- [What you need to do]: Given the material below, return only the lines starting at the line with "a new empty" and ending at the line with "text: Next ->", exactly as they appear.

- [Supplied records]:
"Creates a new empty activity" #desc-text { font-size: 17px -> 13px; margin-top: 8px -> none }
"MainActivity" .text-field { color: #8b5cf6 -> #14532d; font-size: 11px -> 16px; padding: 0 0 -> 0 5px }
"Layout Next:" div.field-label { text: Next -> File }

---

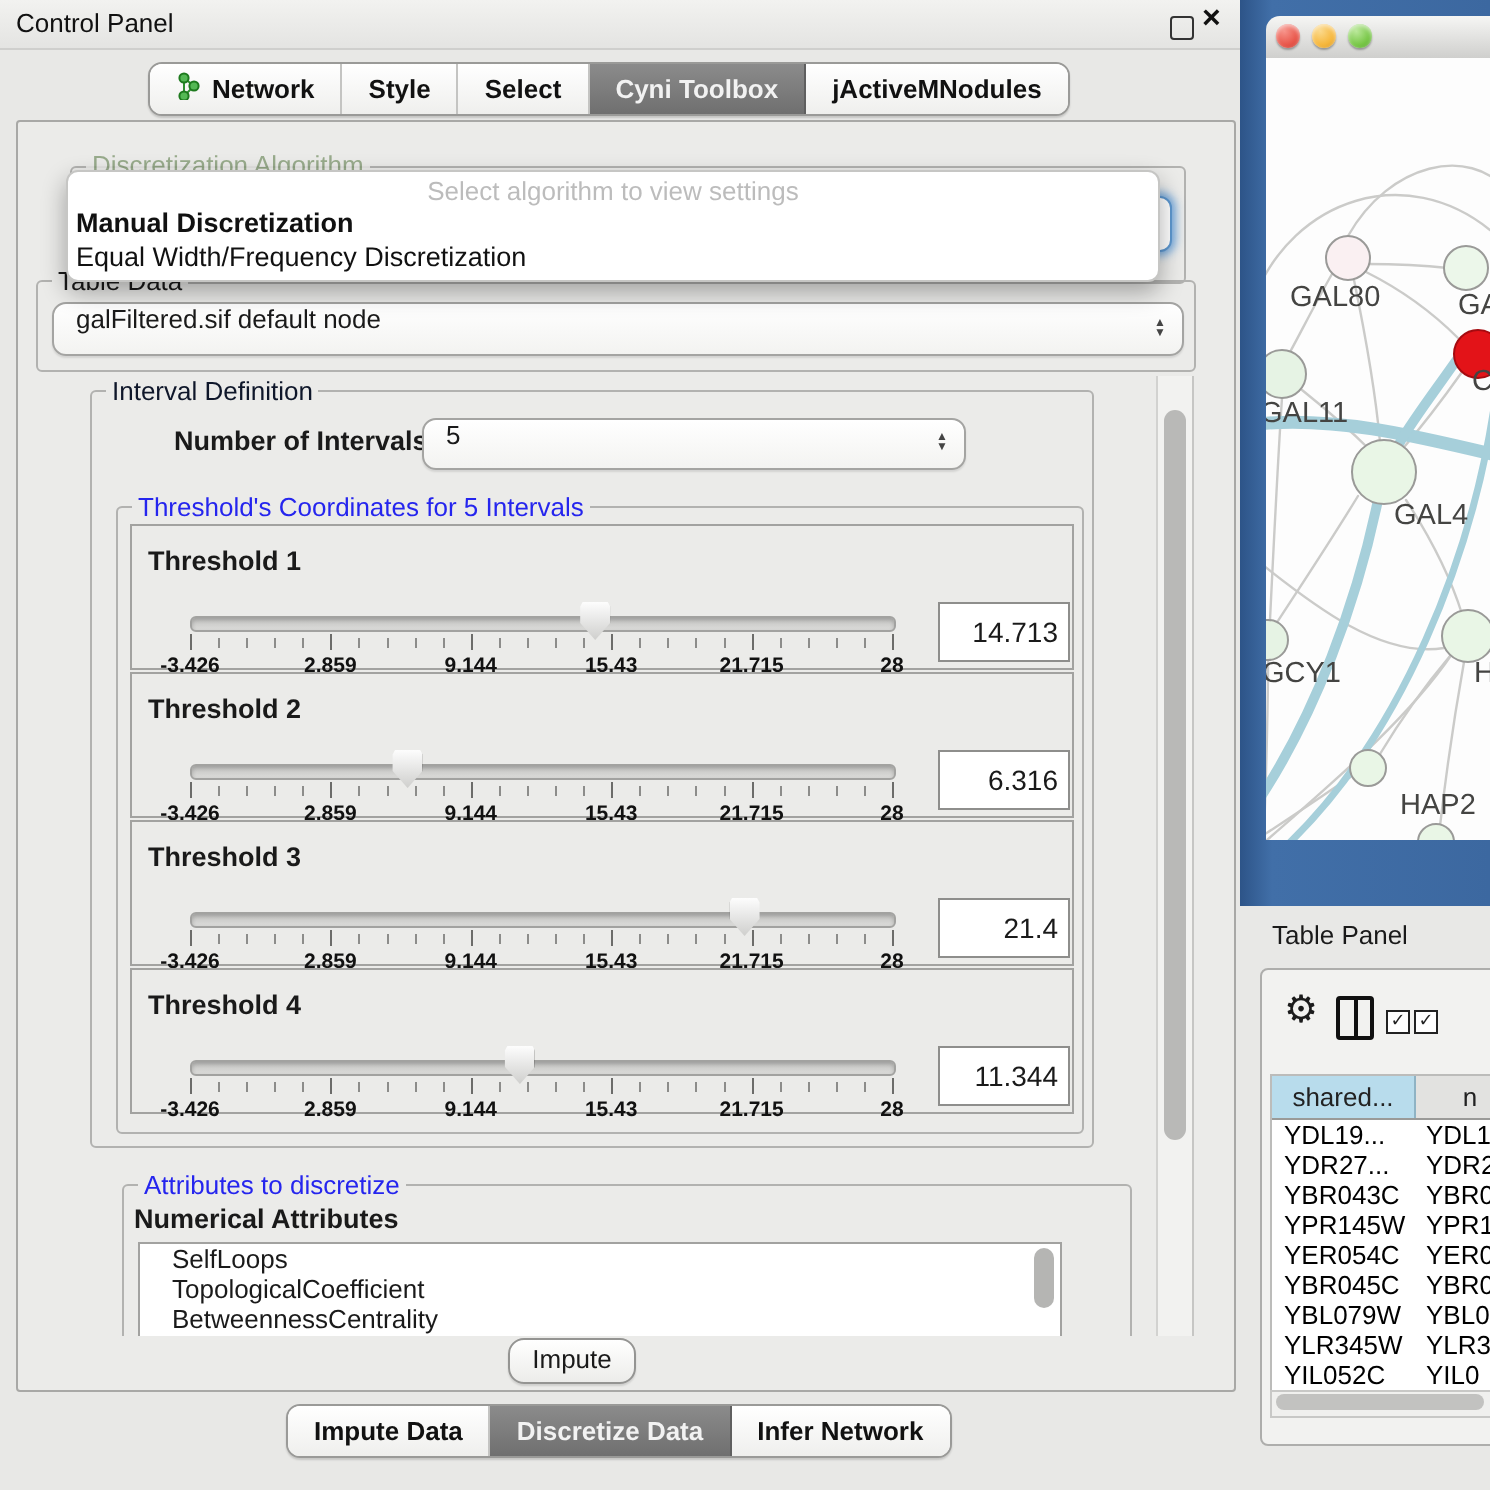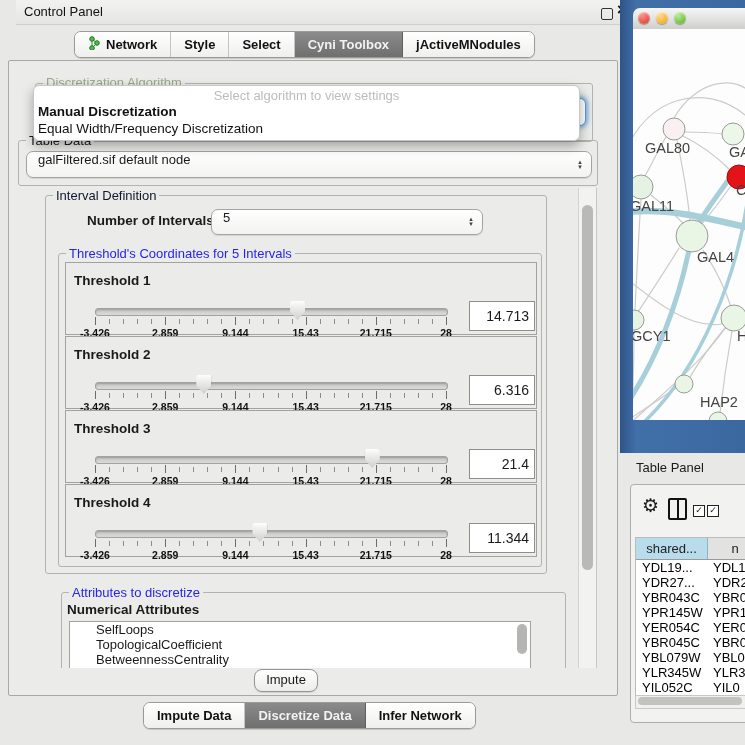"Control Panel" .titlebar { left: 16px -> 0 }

* * *

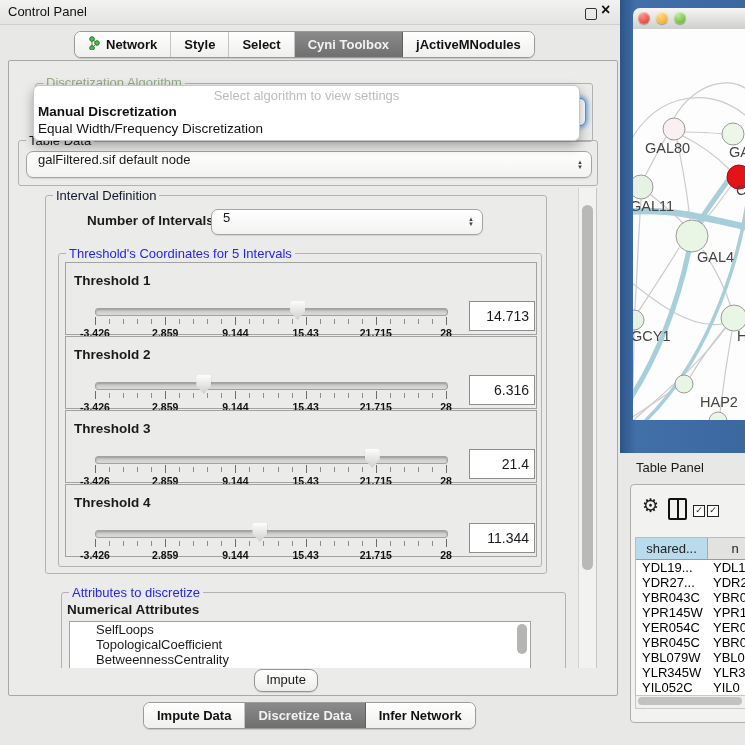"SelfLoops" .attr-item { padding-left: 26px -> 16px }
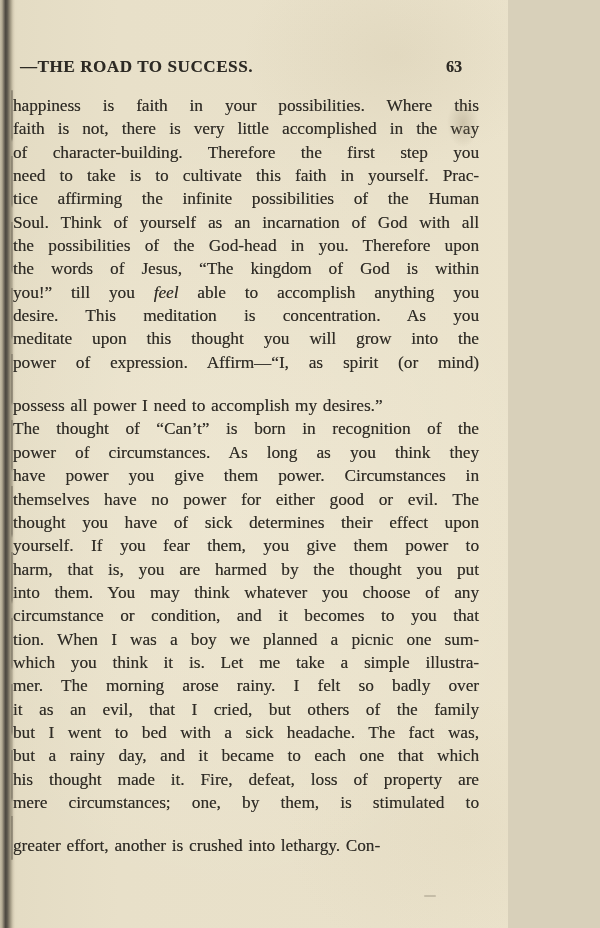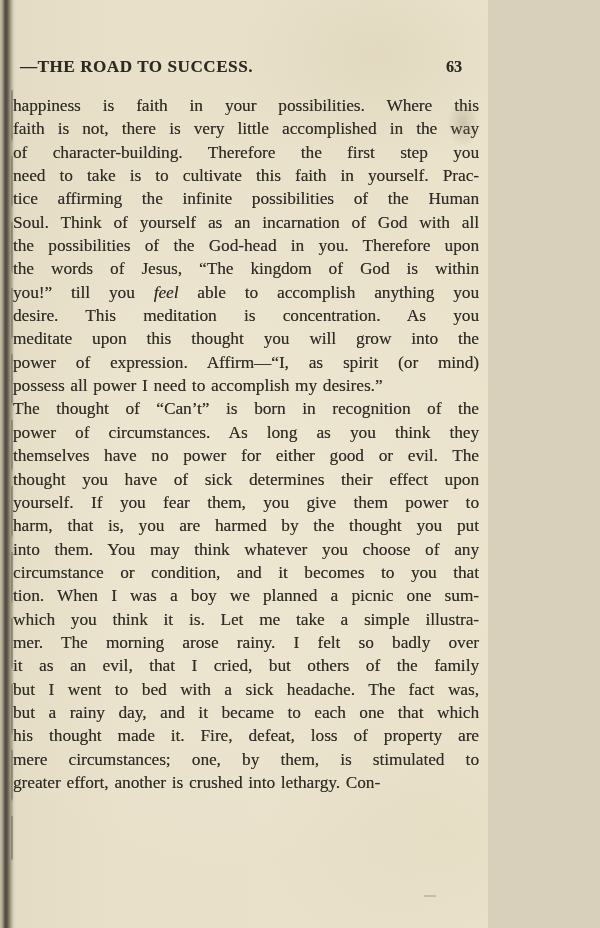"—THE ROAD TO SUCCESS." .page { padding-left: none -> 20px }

- [Answer to the exercise]:
"Creates a new empty activity" #desc-text { font-size: 17px -> 13px; margin-top: 8px -> none }
"MainActivity" .text-field { color: #8b5cf6 -> #14532d; font-size: 11px -> 16px; padding: 0 0 -> 0 5px }
"Layout Next:" div.field-label { text: Next -> File }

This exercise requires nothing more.